__Ausgewählter Auszug__.

Um den Anscheinsbeweis für ein Auffahrverschulden zu erschüttern, genügt es nicht, wenn der Voranfahrende in der Anfahrtsphase, wie die Beklagten hier behaupten, grundlos abgebremst hat. Zwar darf im Hinblick auf den Sicherheitsabstand während des Anfahrens bei Grünlicht ausnahmsweise so angefahren werden, wie die Fahrzeuge gestanden haben, weil anderenfalls die Grünphase nicht ausgenutzt und der Verkehr behindert würde, den geringen Anforderungen an das Abstandsgebot ist aber stets durch erhöhte Aufmerksamkeit und erhöhte Bremsbereitschaft Rechnung zu tragen

Allerdings muss sich die Klägerin die Betriebsgefahr ihres Fahrzeugs anrechnen lassen. Die Tochter der Klägerin hat nach Überfahren der Haltelinie entweder gebremst, weil sie auf ein zuvor übersehenes Rotlicht hingewiesen wurde oder, weil sie auf den Beifahrer hörte, der sie fälschlicherweise vor Rotlicht warnte. Weder im einen noch im anderen Fall, läge eine Situation vor, die es sachgerecht erscheinen lassen würde, die Betriebsgefahr des Klägerfahrzeugs zurücktreten zu lassen.

__Aufgaben__.
**A)** Erklären Sie in ein bis drei Sätzen, warum laut dem Auszug beim Anfahren bei Grünlicht ausnahmsweise so angefahren werden darf, wie die Fahrzeuge gestanden haben.
**B)** Zählen Sie alle Personen und Parteien auf, die im Auszug genannt werden.

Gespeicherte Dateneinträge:
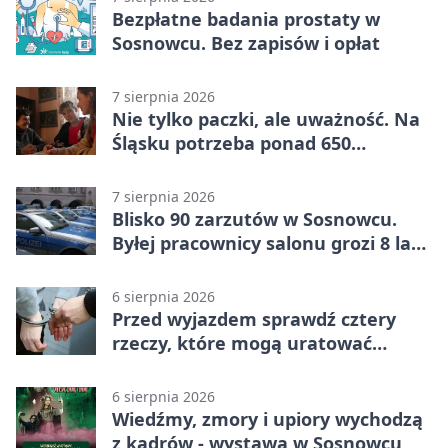
Bezpłatne badania prostaty w
Sosnowcu. Bez zapisów i opłat
7 sierpnia 2026
Nie tylko paczki, ale uważność. Na
Śląsku potrzeba ponad 650
wolontariuszy
7 sierpnia 2026
Blisko 90 zarzutów w Sosnowcu.
Byłej pracownicy salonu grozi 8 lat
więzienia
6 sierpnia 2026
Przed wyjazdem sprawdź cztery
rzeczy, które mogą uratować
podróż
6 sierpnia 2026
Wiedźmy, zmory i upiory wychodzą
z kadrów - wystawa w Sosnowcu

__Lösungen__.
**A)** Sonst würde die Grünphase nicht ausgenutzt und der Verkehr behindert.

**B)**
- der Voranfahrende
- die Beklagten
- die Klägerin
- die Tochter der Klägerin
- der Beifahrer